> _DIRECTIONS_:
What lines below include the string "material"? Pick them out and copy them.

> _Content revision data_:

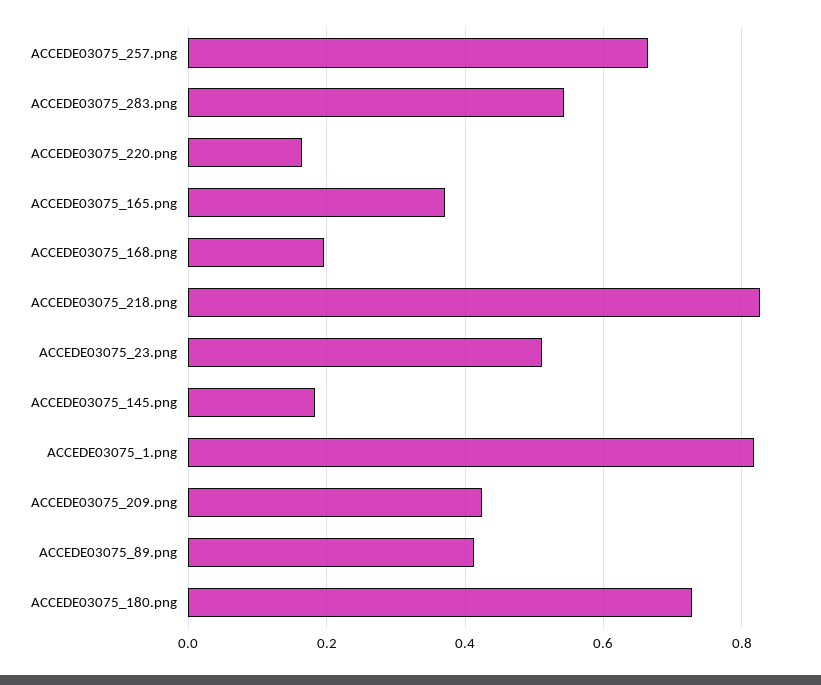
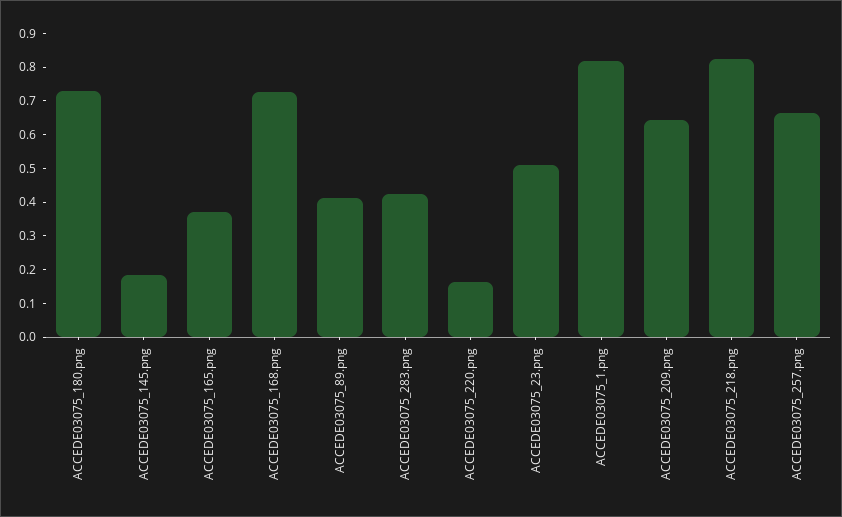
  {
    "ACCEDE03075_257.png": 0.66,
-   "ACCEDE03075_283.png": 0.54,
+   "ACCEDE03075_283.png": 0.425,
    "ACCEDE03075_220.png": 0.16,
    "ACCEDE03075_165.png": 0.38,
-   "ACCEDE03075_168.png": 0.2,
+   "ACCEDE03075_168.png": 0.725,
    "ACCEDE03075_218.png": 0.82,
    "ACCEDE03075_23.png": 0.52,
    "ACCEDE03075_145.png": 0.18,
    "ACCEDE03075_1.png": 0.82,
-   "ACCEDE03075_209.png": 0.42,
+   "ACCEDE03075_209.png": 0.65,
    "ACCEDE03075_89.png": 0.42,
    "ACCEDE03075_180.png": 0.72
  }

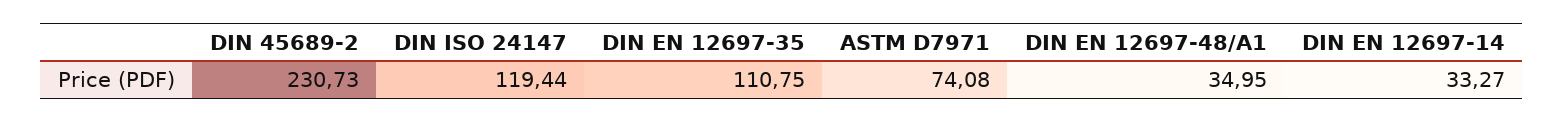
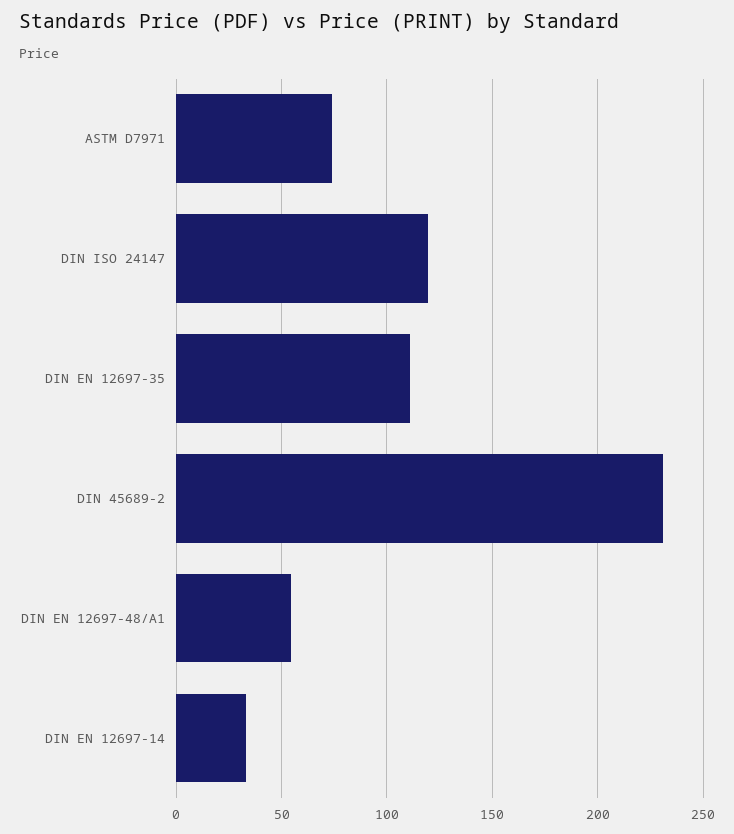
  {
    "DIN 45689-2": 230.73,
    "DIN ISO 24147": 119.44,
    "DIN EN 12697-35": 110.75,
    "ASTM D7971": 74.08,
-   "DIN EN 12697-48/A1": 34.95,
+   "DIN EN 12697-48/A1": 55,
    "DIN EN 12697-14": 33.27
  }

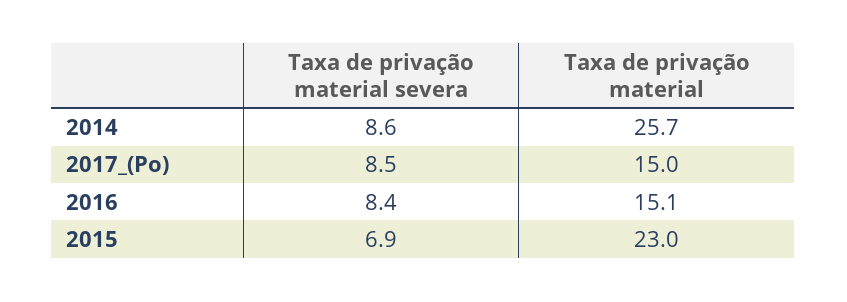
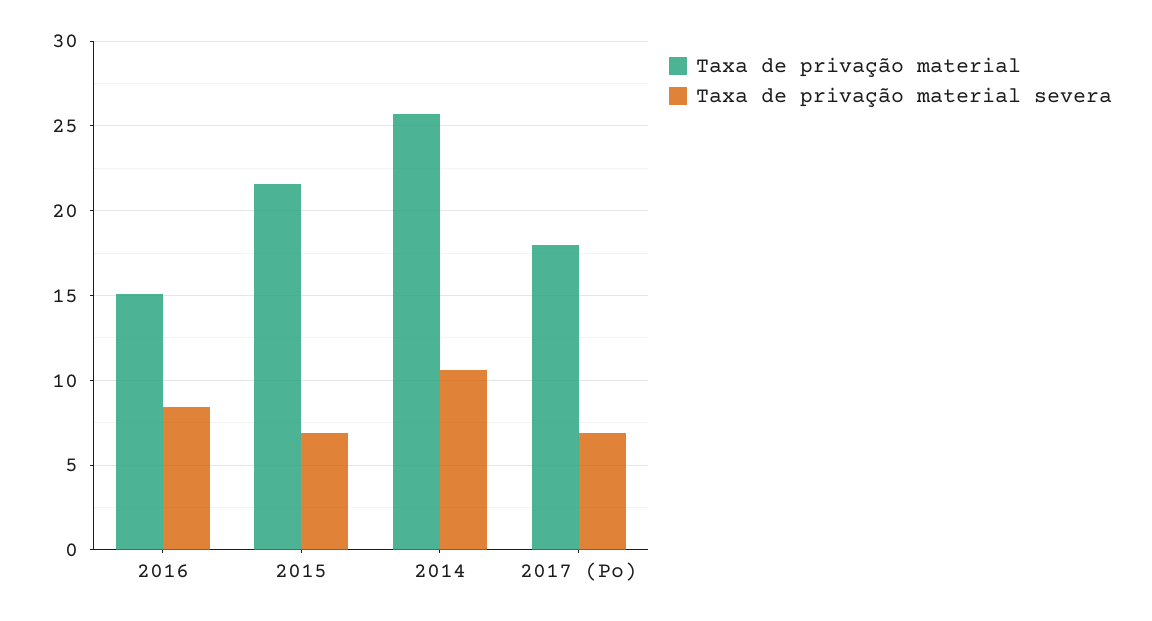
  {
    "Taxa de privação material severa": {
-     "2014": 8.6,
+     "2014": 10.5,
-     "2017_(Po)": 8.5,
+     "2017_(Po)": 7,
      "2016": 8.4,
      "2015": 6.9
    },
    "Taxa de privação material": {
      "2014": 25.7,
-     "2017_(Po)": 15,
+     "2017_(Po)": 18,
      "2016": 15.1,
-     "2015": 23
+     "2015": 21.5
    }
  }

* * *

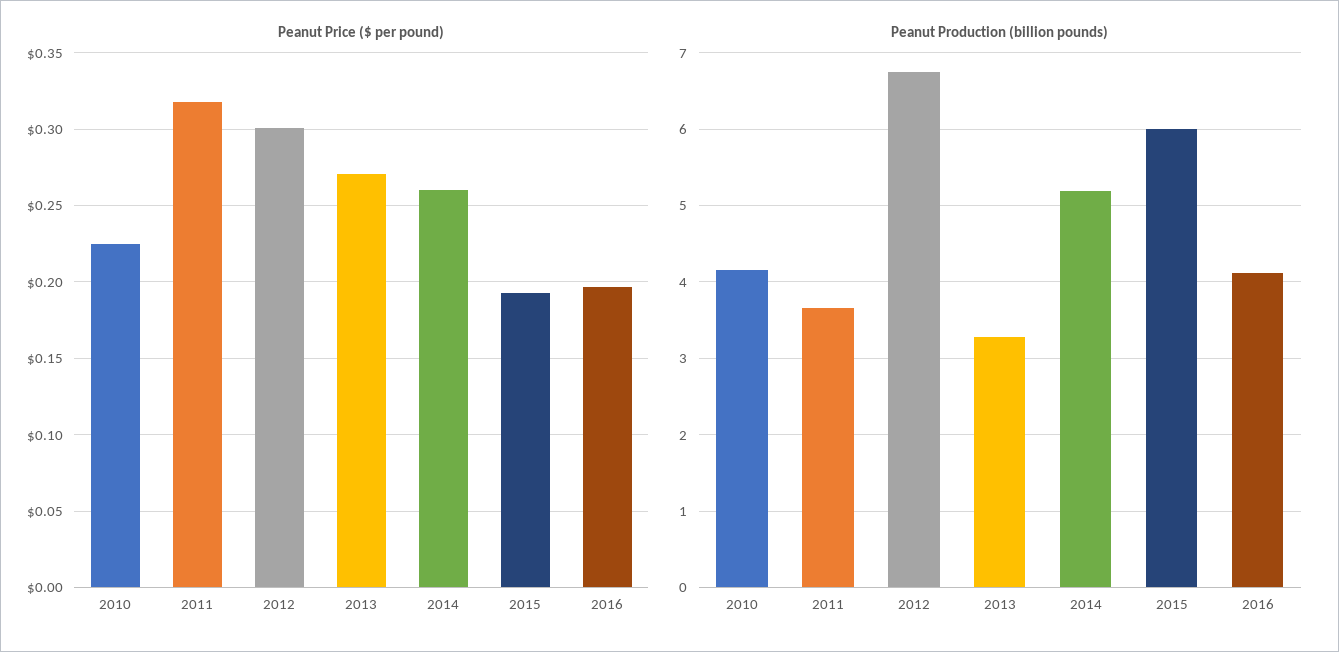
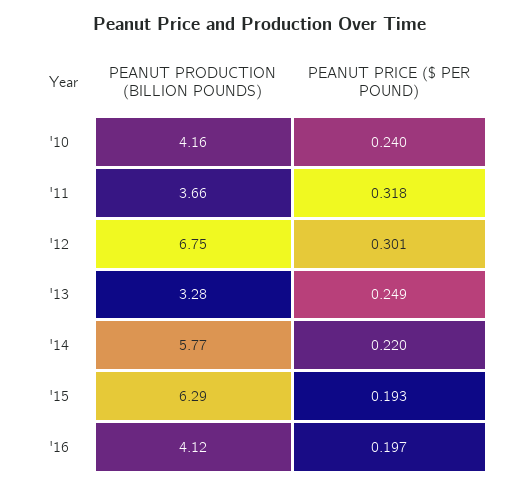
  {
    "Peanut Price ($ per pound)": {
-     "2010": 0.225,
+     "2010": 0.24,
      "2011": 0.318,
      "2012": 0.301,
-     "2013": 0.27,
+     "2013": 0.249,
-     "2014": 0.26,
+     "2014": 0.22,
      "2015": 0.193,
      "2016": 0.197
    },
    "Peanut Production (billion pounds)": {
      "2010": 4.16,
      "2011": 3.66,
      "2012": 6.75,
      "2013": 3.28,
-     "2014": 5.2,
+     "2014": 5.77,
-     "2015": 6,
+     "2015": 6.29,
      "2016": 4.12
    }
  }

> _FINAL ANSWER_:
    "Taxa de privação material severa": {
    "Taxa de privação material": {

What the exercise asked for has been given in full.